TRACES Center for History and Culture, with local hosts:

(712) 542 3073 – NVHM
(712) 435 0007 – Trish Okamoto
pagecountyhistory@yahoo.com
http://nodawayvalleymuseum.org

“At Home in the Heartland” Exhibit and Programming Come to Clarinda Iowa at the Nodaway Valley Historical Museum with Intergenerational Approaches to Mapping Iowa’s Past While Charting Its Future.

Mason City, Iowa – TRACES Center for History and Culture doesn’t have all the answers, but it does have many questions needed to help find them to queries like: Who are “we” as Iowans and as a nation? How’d we get to be the way we are? How have we changed over time—or not—and how might we change in the future?

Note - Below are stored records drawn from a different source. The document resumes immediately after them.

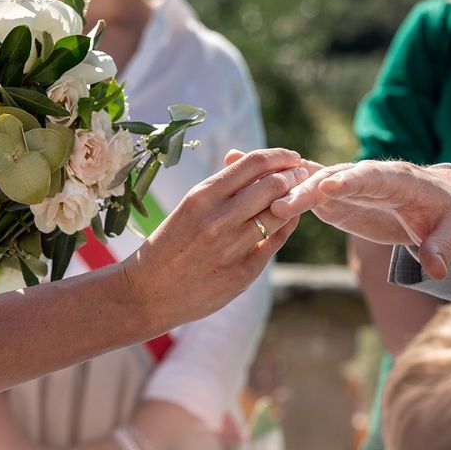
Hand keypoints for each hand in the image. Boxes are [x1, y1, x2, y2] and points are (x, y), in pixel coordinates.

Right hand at [122, 148, 305, 330]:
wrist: (148, 293)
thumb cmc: (170, 244)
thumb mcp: (188, 207)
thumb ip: (221, 187)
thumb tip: (253, 162)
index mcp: (202, 196)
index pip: (253, 164)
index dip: (279, 156)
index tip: (291, 156)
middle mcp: (218, 219)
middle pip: (272, 186)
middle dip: (293, 175)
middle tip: (302, 173)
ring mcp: (232, 248)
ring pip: (279, 213)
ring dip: (295, 199)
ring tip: (300, 192)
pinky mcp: (243, 273)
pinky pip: (275, 242)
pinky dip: (287, 226)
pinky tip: (290, 218)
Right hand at [267, 159, 450, 279]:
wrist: (436, 203)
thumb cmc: (448, 215)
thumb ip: (443, 247)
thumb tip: (433, 270)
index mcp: (397, 179)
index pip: (371, 176)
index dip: (350, 180)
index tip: (327, 187)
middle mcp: (367, 176)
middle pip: (334, 177)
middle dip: (308, 190)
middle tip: (281, 206)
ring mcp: (348, 185)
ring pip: (314, 181)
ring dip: (289, 190)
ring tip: (261, 201)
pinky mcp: (336, 197)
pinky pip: (308, 191)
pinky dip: (286, 190)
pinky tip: (259, 192)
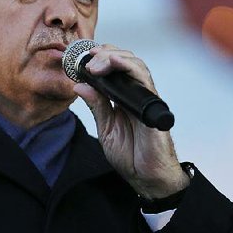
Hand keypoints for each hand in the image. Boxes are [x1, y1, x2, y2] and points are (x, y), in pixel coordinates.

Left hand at [73, 45, 189, 198]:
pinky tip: (115, 63)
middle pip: (125, 60)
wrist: (147, 177)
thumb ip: (96, 106)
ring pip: (135, 64)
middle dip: (105, 54)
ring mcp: (145, 98)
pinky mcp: (152, 105)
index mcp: (124, 99)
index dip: (101, 57)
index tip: (83, 56)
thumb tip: (79, 86)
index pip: (115, 68)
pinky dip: (129, 67)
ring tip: (95, 64)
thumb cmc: (131, 155)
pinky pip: (144, 80)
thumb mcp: (106, 128)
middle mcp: (136, 95)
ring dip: (113, 57)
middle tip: (87, 60)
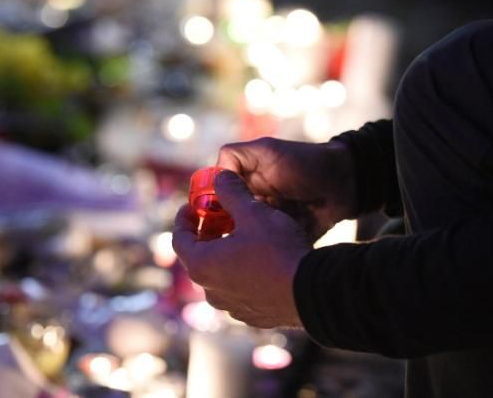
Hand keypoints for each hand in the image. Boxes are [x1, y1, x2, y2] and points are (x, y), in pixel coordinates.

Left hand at [173, 170, 310, 327]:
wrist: (313, 293)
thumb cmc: (277, 251)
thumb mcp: (252, 213)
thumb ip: (231, 192)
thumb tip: (219, 177)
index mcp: (201, 266)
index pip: (179, 239)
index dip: (184, 219)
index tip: (192, 206)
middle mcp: (210, 290)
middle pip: (199, 257)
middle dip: (207, 234)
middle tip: (220, 217)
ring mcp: (231, 306)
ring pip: (220, 274)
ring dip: (225, 253)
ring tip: (242, 236)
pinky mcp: (252, 315)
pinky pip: (239, 289)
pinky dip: (242, 272)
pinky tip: (260, 259)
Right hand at [217, 137, 355, 242]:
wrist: (347, 183)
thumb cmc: (306, 162)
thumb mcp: (268, 151)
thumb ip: (237, 156)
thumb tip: (213, 176)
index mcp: (246, 185)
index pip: (217, 200)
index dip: (208, 210)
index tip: (204, 220)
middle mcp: (255, 206)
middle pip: (228, 225)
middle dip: (224, 233)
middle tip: (225, 241)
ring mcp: (271, 225)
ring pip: (248, 241)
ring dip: (246, 245)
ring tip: (246, 250)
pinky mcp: (287, 241)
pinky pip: (271, 252)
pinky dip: (268, 254)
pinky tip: (265, 257)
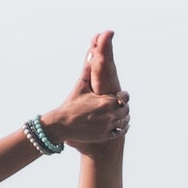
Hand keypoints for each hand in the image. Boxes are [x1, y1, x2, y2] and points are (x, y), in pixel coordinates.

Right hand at [48, 29, 129, 159]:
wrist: (61, 125)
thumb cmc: (71, 104)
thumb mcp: (81, 86)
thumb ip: (89, 70)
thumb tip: (93, 52)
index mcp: (106, 101)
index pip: (124, 97)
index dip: (123, 95)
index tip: (120, 95)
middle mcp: (109, 115)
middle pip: (126, 109)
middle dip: (123, 106)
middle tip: (119, 104)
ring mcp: (107, 127)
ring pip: (124, 121)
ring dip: (122, 116)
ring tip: (117, 113)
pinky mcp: (105, 135)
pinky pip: (119, 131)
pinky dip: (120, 127)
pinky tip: (116, 123)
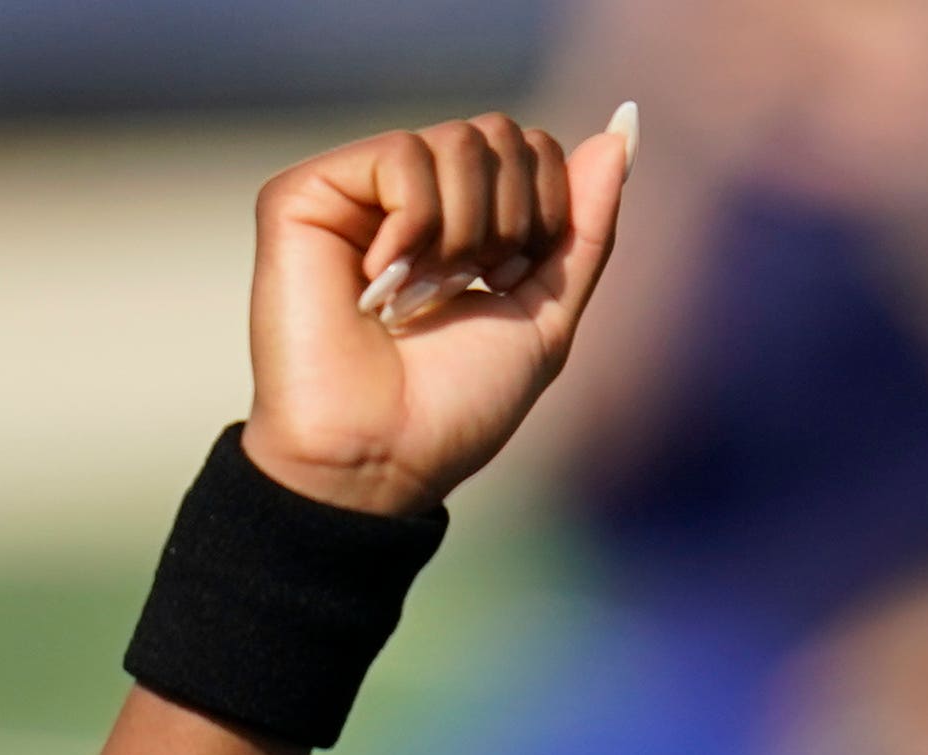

TRACES will bring its mobile exhibit “At Home in the Heartland: Forgotten Stories of How Iowans Got to be ‘Us’” to Clarinda on Sunday May 1, 2016. It is housed in a retrofitted school bus, the “BUS-eum.”

The Iowa that existed as little as 35 years ago is gone. Sweeping, long-term changes in the region’s agriculture, economy, technology, politics and its ethnic, age or other demographics have altered the ways we live. In the process we have lost old treasures even as we have gained new possibilities. All this can be examined, together.

Admission is free, in part with support from: Humanities Iowa, the John K. & Luise V. Hanson and the Martha-Ellen Tye Foundations, Chester P. Luick Memorial Trust, Vander Haags Inc. and local hosts.

Details about both the tour and TRACES can be found at: http://roots.traces.org/at-home-in-theheartland or staff@TRACES.org

The First Sunday Program is a free one hour program and refreshments will be served after the program.  Donations to the Nodaway Valley Historical Museum are always welcome to help support the Museum activities and displays.